Exercise task 1:
Rewrite the records from their first line up to and including the line with "106: (366, 1364)", changing "zero-indexed" to "0-indexed" and leaving everything else as it is.

Supplied passage:
-------

Additionally, you could use as well debug.FreeOSMemory() to force a GC cycle. This might evidence where is the leak as well (however the memory allocated at C-level is not over the control of the GC)

h2non commented 9 years ago

@JorgeRdg How many requests and image size are you processing to increase the memory in that way?

JorgeRdg commented 9 years ago

I'll try debugging some time later. Thanks for the tools!

It happens with all the requests I do, but to give you an example, my last try was with a 577x2000 JPG downsized to 433x1500 (original image is 370 KB).

My [superb] method of testing is just repeatedly pressing ctrl+f5 in Chrome to my localhost ;)

On Wed, Apr 8, 2015 at 6:55 PM, Tomás Aparicio notifications@github.com wrote:

@JorgeRdg https://github.com/JorgeRdg How many requests and image size are you processing to increase the memory in that way?

— Reply to this email directly or view it on GitHub https://github.com/DAddYE/vips/issues/18#issuecomment-90987836.

lovell commented 9 years ago

@JorgeRdg Which version of libvips are you using? There are a few known leaks before 7.42.2.

JorgeRdg commented 9 years ago

vips 7.38.5! Whenever I have time I'll try updating the version ;)

On Wed, Apr 8, 2015 at 7:25 PM, Lovell Fuller notifications@github.com wrote:

@JorgeRdg https://github.com/JorgeRdg Which version of libvips are you using? There are a few known leaks before 7.42.2.

— Reply to this email directly or view it on GitHub https://github.com/DAddYE/vips/issues/18#issuecomment-90995390.

h2non commented 9 years ago

@JorgeRdg @lovell I've just made some benchmark tests with memory profiling and there's a memory leak definitely at C-level. The virtual memory is increasing exponentially. I'm using 7.42.3

According to Go memory stats, the allocated memory in the stack is almost always lower than 250KB and the heap memory at Go system process is always under 5MB, and the sum of the total allocated memory in the whole process during the time is the same as the sum of the virtual memory required by the process (>100MB in my case).

Go runtime is considering that memory as has been already freed, but it remains in the virtual memory of the whole process at OS-level, therefore the leak is outside of the Go GC scope.

Any idea about possible leaks?

lovell commented 9 years ago

@h2non Up to 100MB is used for libvips' operation cache.

h2non commented 9 years ago

@lovell I see, thanks. I'm actually getting around 170MB of virtual memory usage in the whole process while running the same benchmark and using more large images than before. I'll perform some other exploratory tests to be sure about the leaks.

JorgeRdg commented 9 years ago

Anyway, as far as I know, the important thing in here is not the virtual memory but the resident one. The 'htop' command line tool can help you to debug it in real time.

On Wed, Apr 8, 2015 at 8:14 PM, Tomás Aparicio notifications@github.com wrote:

@lovell https://github.com/lovell I see, thanks. I'm actually getting around 170MB of virtual memory usage in the whole process while running the same benchmark and using more large images than before. I'll make some other exploratory tests to be sure about the leaks.

-------

Records to process:

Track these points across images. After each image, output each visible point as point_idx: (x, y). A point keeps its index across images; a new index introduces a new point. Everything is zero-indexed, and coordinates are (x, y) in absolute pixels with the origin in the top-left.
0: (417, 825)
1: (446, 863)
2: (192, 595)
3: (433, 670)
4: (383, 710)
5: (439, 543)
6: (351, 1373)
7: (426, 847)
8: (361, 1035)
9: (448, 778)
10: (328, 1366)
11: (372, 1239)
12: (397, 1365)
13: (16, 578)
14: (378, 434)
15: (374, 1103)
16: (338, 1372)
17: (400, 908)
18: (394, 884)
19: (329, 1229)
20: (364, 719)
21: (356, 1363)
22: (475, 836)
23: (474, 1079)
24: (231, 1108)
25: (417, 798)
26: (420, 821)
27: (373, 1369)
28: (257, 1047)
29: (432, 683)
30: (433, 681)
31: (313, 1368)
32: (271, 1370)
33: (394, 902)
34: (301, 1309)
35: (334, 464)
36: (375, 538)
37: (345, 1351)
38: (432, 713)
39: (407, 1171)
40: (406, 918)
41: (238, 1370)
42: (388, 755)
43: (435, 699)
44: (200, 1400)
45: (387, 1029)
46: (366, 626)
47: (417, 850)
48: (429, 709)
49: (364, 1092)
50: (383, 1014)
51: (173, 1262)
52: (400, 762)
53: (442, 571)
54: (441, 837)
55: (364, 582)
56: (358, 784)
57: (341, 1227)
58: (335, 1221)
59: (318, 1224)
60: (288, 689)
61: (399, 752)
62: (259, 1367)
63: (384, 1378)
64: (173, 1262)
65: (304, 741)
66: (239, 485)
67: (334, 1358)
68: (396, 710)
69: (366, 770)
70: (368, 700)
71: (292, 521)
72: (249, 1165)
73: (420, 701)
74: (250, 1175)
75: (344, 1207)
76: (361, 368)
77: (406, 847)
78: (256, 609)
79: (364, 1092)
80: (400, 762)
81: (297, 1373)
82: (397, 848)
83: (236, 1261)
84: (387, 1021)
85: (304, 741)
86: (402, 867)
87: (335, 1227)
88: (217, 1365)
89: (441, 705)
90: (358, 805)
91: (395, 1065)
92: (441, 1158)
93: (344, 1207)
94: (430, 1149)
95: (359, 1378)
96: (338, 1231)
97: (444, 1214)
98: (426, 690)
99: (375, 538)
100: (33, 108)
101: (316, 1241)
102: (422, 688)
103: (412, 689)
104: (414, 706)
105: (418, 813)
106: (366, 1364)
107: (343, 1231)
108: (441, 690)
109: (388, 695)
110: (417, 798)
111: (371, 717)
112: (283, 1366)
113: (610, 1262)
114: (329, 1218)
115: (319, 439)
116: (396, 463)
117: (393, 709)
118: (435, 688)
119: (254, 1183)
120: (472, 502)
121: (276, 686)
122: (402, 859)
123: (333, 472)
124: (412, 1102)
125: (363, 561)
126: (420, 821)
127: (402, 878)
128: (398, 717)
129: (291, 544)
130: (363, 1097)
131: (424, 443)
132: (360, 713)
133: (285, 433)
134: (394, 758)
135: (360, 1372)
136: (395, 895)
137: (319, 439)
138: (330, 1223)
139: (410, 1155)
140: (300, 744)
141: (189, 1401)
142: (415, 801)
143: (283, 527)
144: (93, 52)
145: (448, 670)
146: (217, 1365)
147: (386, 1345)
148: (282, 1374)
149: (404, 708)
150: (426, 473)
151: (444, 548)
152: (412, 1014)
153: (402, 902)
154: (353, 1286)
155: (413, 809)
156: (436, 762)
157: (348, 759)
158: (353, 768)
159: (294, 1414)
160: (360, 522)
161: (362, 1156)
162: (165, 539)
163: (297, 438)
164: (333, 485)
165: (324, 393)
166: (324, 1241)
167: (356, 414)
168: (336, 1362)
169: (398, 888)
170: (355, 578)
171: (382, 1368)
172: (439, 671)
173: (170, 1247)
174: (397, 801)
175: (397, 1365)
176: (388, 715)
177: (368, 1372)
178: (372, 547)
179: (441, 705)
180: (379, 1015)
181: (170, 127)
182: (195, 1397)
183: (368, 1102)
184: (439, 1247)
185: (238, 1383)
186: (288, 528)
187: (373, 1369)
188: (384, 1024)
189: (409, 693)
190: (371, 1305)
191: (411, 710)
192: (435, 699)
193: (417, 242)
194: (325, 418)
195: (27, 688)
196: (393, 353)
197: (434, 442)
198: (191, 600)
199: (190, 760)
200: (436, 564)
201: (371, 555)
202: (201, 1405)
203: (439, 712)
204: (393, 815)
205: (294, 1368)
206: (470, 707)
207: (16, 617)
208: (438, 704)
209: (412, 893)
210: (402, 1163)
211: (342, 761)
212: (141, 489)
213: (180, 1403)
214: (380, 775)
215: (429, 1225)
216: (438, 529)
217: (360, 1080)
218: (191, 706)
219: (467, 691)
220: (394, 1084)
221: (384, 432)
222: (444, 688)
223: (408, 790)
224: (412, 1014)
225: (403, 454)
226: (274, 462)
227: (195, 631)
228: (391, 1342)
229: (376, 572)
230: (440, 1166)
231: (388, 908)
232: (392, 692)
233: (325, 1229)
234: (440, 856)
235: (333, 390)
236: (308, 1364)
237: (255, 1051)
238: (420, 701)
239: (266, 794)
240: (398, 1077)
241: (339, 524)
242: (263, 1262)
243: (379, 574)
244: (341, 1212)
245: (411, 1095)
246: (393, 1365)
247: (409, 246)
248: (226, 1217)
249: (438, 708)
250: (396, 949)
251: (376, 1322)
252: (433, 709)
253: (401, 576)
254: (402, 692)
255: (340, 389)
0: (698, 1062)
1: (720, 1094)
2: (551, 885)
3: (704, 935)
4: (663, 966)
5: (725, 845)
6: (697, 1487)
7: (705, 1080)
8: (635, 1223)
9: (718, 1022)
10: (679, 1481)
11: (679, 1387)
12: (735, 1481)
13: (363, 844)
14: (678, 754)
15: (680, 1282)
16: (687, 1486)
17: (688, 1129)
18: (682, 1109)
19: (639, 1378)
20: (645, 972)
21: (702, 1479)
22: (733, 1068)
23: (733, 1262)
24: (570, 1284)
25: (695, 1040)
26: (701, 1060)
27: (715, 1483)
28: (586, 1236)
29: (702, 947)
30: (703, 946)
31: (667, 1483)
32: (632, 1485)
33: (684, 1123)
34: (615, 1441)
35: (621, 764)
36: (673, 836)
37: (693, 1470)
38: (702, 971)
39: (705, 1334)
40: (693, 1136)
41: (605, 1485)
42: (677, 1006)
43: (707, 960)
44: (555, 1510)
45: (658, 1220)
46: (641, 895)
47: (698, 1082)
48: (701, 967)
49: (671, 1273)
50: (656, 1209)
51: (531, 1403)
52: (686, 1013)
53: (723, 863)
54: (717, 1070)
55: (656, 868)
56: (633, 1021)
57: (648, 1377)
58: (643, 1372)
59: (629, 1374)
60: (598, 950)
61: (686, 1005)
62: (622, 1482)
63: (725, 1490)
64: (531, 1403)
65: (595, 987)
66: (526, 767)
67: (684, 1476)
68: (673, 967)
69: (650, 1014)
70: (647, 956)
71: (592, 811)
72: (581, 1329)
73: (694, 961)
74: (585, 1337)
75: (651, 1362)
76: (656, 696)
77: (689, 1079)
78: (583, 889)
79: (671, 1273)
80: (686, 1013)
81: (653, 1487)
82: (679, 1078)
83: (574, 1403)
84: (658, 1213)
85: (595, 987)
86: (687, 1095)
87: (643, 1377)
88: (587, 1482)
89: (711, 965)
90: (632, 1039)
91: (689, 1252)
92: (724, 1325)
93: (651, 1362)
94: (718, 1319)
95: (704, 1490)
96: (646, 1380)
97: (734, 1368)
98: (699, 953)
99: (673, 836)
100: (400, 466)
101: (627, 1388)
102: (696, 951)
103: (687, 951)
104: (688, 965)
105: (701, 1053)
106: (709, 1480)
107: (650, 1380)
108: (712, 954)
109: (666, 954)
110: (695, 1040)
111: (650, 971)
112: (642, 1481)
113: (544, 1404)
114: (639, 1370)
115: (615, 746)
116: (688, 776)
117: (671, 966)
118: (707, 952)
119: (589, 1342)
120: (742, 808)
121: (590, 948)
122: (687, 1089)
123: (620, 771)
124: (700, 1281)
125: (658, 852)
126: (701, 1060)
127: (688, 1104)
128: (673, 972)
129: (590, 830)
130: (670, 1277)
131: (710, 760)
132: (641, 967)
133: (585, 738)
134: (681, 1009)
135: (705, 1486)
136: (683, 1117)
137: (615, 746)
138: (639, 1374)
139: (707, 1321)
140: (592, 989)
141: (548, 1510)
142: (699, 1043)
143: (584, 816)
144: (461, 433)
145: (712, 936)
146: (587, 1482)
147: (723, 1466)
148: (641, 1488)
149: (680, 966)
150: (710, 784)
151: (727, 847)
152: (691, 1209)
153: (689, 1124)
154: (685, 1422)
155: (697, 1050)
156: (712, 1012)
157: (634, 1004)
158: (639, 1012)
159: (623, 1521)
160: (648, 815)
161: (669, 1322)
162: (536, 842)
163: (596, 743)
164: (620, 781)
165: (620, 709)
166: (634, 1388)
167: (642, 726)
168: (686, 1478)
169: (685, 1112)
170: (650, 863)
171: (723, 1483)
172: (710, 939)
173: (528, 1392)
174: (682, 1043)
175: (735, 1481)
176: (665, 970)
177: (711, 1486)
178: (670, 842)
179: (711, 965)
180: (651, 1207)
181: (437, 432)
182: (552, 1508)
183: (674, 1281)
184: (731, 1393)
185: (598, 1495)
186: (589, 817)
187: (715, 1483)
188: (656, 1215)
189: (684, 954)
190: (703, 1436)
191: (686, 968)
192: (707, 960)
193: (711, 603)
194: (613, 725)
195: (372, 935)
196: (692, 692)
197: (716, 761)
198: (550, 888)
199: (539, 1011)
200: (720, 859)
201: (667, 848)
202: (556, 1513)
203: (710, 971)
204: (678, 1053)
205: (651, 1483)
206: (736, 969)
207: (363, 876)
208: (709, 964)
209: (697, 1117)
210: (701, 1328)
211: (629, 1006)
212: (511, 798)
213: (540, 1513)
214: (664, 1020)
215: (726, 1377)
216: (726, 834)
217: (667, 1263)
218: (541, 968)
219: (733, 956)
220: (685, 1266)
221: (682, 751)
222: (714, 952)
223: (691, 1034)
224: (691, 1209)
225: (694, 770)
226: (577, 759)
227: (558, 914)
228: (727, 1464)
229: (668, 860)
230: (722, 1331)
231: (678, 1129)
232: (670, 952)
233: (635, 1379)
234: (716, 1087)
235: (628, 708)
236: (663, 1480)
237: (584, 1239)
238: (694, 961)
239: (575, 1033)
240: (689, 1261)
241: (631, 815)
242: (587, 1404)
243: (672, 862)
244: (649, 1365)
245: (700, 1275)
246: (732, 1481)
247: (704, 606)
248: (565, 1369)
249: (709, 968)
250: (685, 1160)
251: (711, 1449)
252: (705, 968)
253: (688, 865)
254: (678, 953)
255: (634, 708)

-------

Exercise task 2:
In the memory-leak discussion, which version of vips did JorgeRdg say he was using?

Reply 1:
Track these points across images. After each image, output each visible point as point_idx: (x, y). A point keeps its index across images; a new index introduces a new point. Everything is 0-indexed, and coordinates are (x, y) in absolute pixels with the origin in the top-left.
0: (417, 825)
1: (446, 863)
2: (192, 595)
3: (433, 670)
4: (383, 710)
5: (439, 543)
6: (351, 1373)
7: (426, 847)
8: (361, 1035)
9: (448, 778)
10: (328, 1366)
11: (372, 1239)
12: (397, 1365)
13: (16, 578)
14: (378, 434)
15: (374, 1103)
16: (338, 1372)
17: (400, 908)
18: (394, 884)
19: (329, 1229)
20: (364, 719)
21: (356, 1363)
22: (475, 836)
23: (474, 1079)
24: (231, 1108)
25: (417, 798)
26: (420, 821)
27: (373, 1369)
28: (257, 1047)
29: (432, 683)
30: (433, 681)
31: (313, 1368)
32: (271, 1370)
33: (394, 902)
34: (301, 1309)
35: (334, 464)
36: (375, 538)
37: (345, 1351)
38: (432, 713)
39: (407, 1171)
40: (406, 918)
41: (238, 1370)
42: (388, 755)
43: (435, 699)
44: (200, 1400)
45: (387, 1029)
46: (366, 626)
47: (417, 850)
48: (429, 709)
49: (364, 1092)
50: (383, 1014)
51: (173, 1262)
52: (400, 762)
53: (442, 571)
54: (441, 837)
55: (364, 582)
56: (358, 784)
57: (341, 1227)
58: (335, 1221)
59: (318, 1224)
60: (288, 689)
61: (399, 752)
62: (259, 1367)
63: (384, 1378)
64: (173, 1262)
65: (304, 741)
66: (239, 485)
67: (334, 1358)
68: (396, 710)
69: (366, 770)
70: (368, 700)
71: (292, 521)
72: (249, 1165)
73: (420, 701)
74: (250, 1175)
75: (344, 1207)
76: (361, 368)
77: (406, 847)
78: (256, 609)
79: (364, 1092)
80: (400, 762)
81: (297, 1373)
82: (397, 848)
83: (236, 1261)
84: (387, 1021)
85: (304, 741)
86: (402, 867)
87: (335, 1227)
88: (217, 1365)
89: (441, 705)
90: (358, 805)
91: (395, 1065)
92: (441, 1158)
93: (344, 1207)
94: (430, 1149)
95: (359, 1378)
96: (338, 1231)
97: (444, 1214)
98: (426, 690)
99: (375, 538)
100: (33, 108)
101: (316, 1241)
102: (422, 688)
103: (412, 689)
104: (414, 706)
105: (418, 813)
106: (366, 1364)

Reply 2:
vips 7.38.5